The piece uses choreographed dance as well as a choreographed journey by the audience through the Hunts Point neighborhood. What is this journey like?
The piece is definitely a journey, both in the making of it and in the experience that the audience has. The audience arrives at Joseph Rodman Drake Park where the burial ground is located. In the park, the space is activated: We share fragments—because that's really all that we have—of the archive. With the exception of a small sign that indicates that it's a burial ground, there's really no other clear sign. In the center, there's a cemetery where the people who enslaved people are buried—the Hunt, Leggett, and Willett families—and that's clearly labeled with a fence, but on the hill where the African burial is, there's no indication that anything is there.

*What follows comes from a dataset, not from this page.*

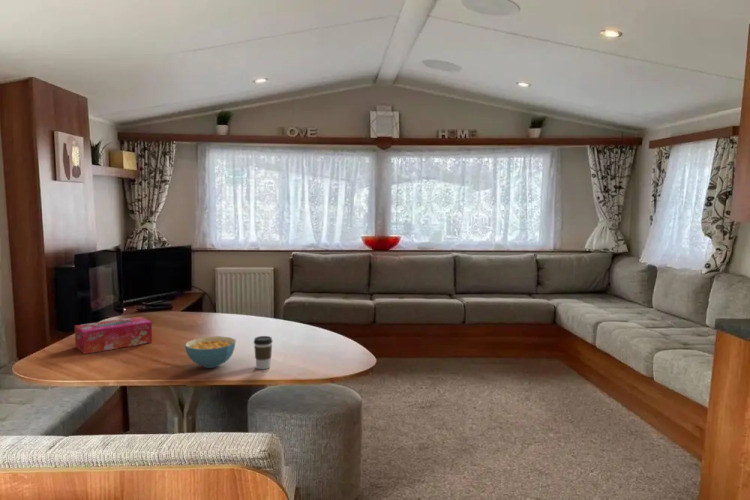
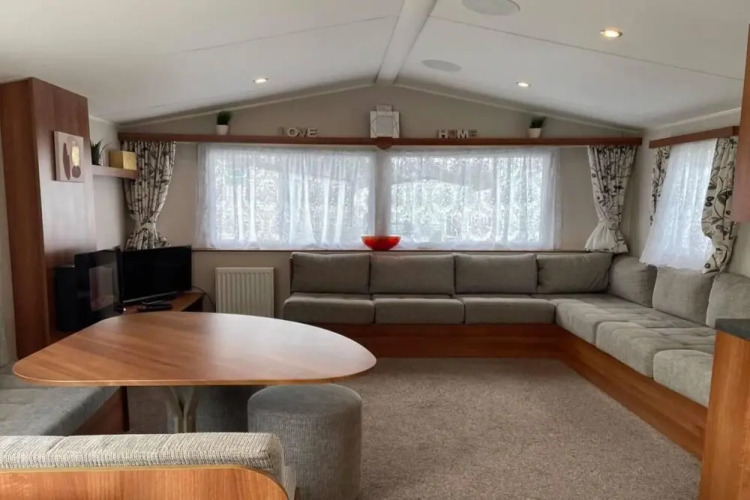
- cereal bowl [184,335,237,369]
- tissue box [74,315,153,355]
- coffee cup [253,335,273,370]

We say the names of the people that we know to be buried there. The audience is each given a flower, and we cocreate an altar in their honor at that site.
We then travel through the park in a procession, and there's movement and song. There, we encounter a character called Trickster, who's our tricky guide on this journey.

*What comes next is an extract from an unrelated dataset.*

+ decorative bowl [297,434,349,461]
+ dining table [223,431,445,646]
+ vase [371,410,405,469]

We travel about a block through the area singing, dancing, storytelling, and the audience is invited to participate. Then, the audience gets on a bus led by Trickster and we arrive at another park.

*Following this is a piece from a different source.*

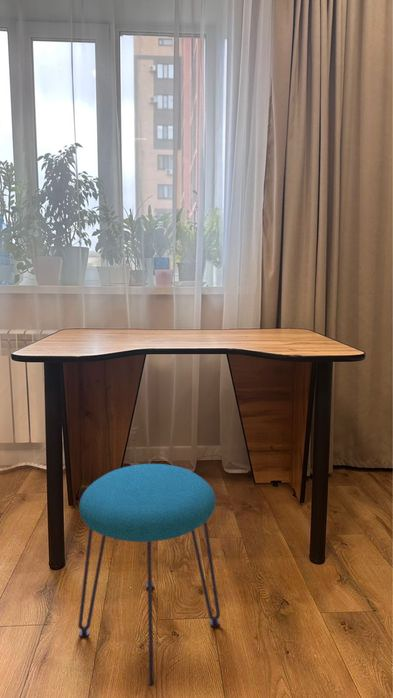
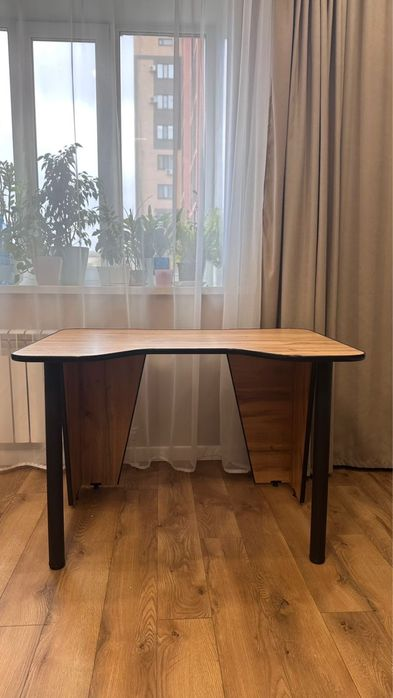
- stool [77,463,221,687]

Is there a final destination?
Trickster is on a journey to find the water. We do find it at the second location, Hunts Point Landing, where we encounter more song and dance and storytelling. At that site, we are also able to see Rikers Island as well as Vernon Bain Correctional Center, also known as “The Boat.” Until recently, “The Boat” was operating as a floating jail. A really important aspect of this work is to bridge together these connections between the past and present and to see how the present moment is in conversation with the past. How do we continue to live with “the afterlife of slavery,” as Saidiya Hartman calls it?
What is the significance of water, both for Trickster as well as in your title?
I practice Buddhism, and there is an idea of “the wave and the water.” We think of a wave as something that has a beginning, middle, and end, while the water just is. In thinking about the course of history, we think that things happen chronologically, but also that we are deeply connected and interconnected with the past and with the future. All of these things exist together at the same moment.
Trickster has an antagonistic relationship with the water because it's in this journey [across the water] that a lot has been taken from us. This character is thinking about the water as an entity that has robbed a piece of themselves [the Trickster is referred to using they them pronouns]. In this journey, Trickster is talking about all the things that they're going to do to the water and how they are going to take back what's been taken from them by the ocean. As they get closer, we also see parts of their story that they've tried to hide that have been too painful.
The title is playing with that idea of time as a way to reconcile these painful histories. Through the healing of ourselves, we are healing ourselves and our ancestors and our future generations.